/---

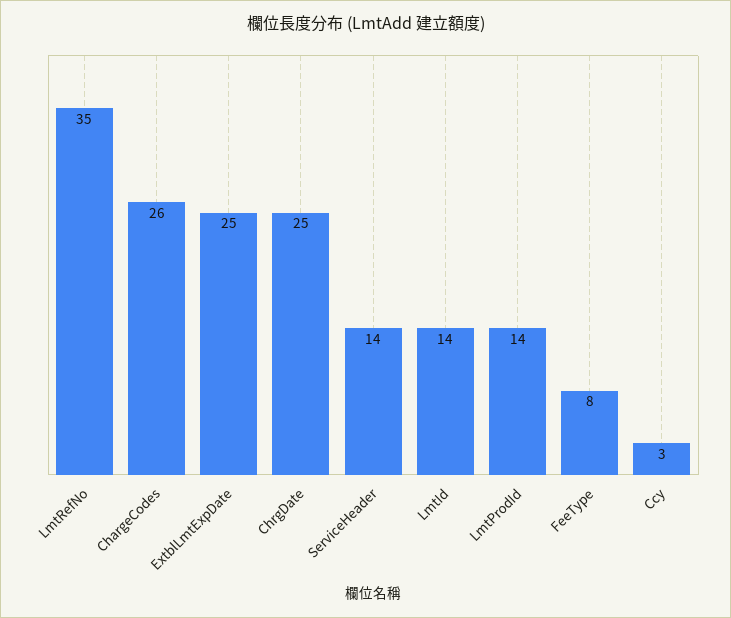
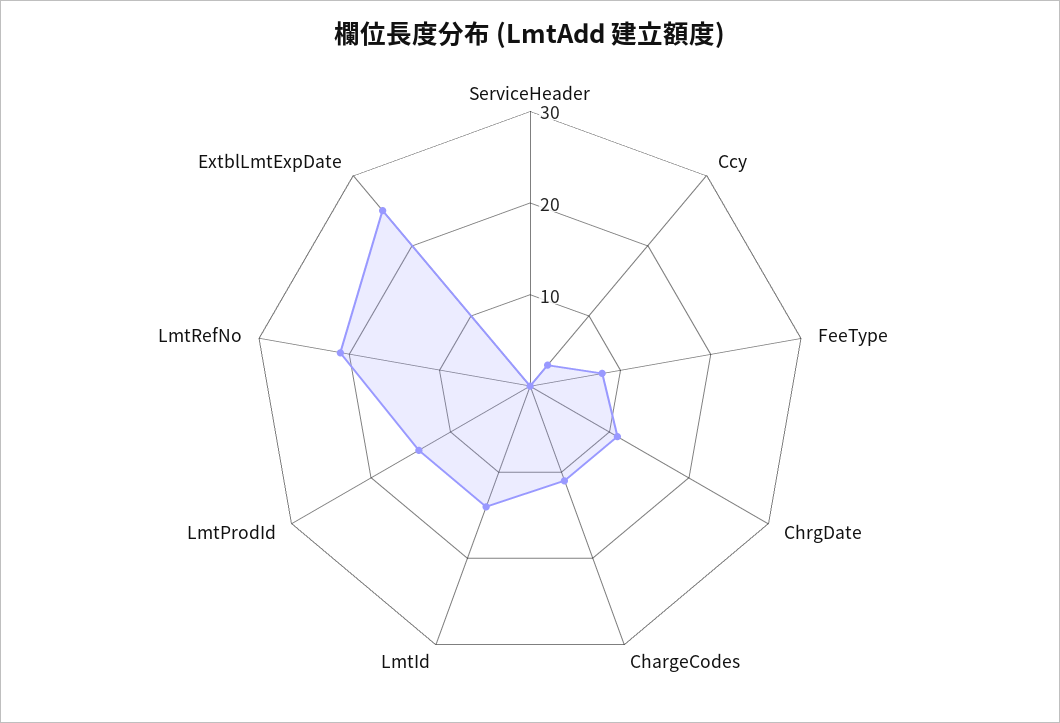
LmtRefNo: 35 -> 21
ChargeCodes: 26 -> 11
ChrgDate: 25 -> 11
ServiceHeader: 14 -> 0

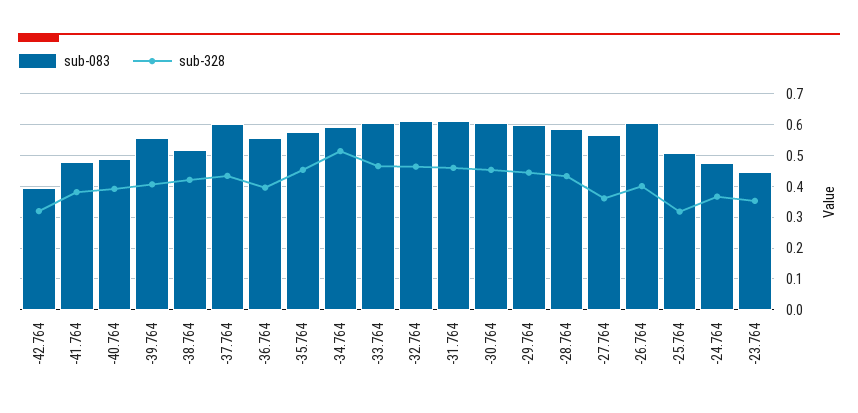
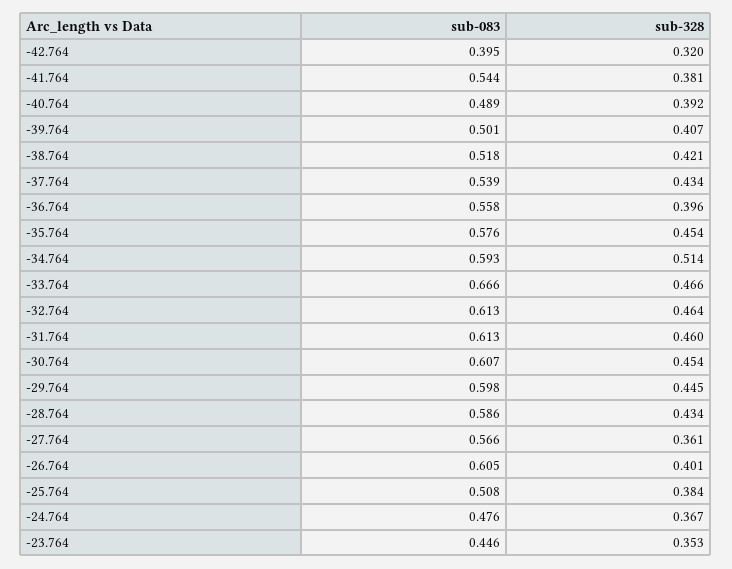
sub-083, -41.764: 0.48 -> 0.544
sub-083, -39.764: 0.56 -> 0.501
sub-083, -37.764: 0.6 -> 0.539
sub-083, -33.764: 0.6 -> 0.666
sub-328, -25.764: 0.32 -> 0.384

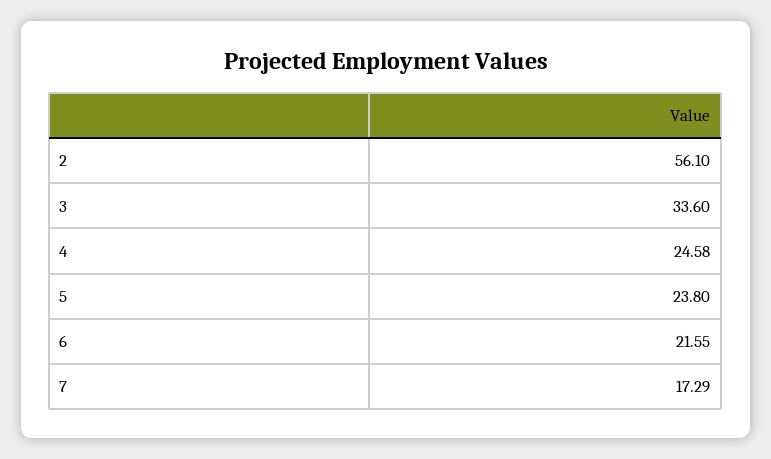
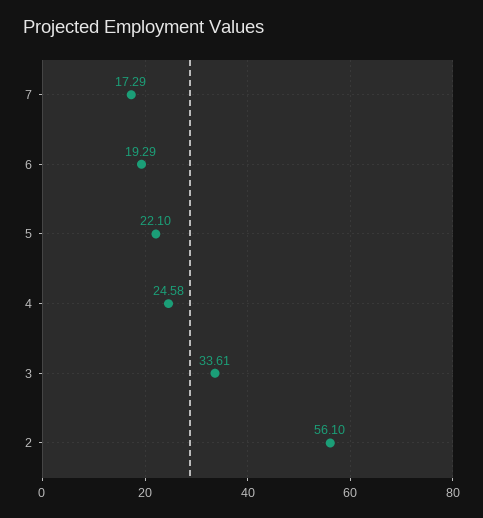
3: 33.6 -> 33.61
5: 23.8 -> 22.1
6: 21.55 -> 19.29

\---

◆ Exercise prompt
Transcribe the entries above word for word, but leave every picture out of your copy.

◆ Finished exercise
LmtRefNo: 35 -> 21
ChargeCodes: 26 -> 11
ChrgDate: 25 -> 11
ServiceHeader: 14 -> 0

sub-083, -41.764: 0.48 -> 0.544
sub-083, -39.764: 0.56 -> 0.501
sub-083, -37.764: 0.6 -> 0.539
sub-083, -33.764: 0.6 -> 0.666
sub-328, -25.764: 0.32 -> 0.384

3: 33.6 -> 33.61
5: 23.8 -> 22.1
6: 21.55 -> 19.29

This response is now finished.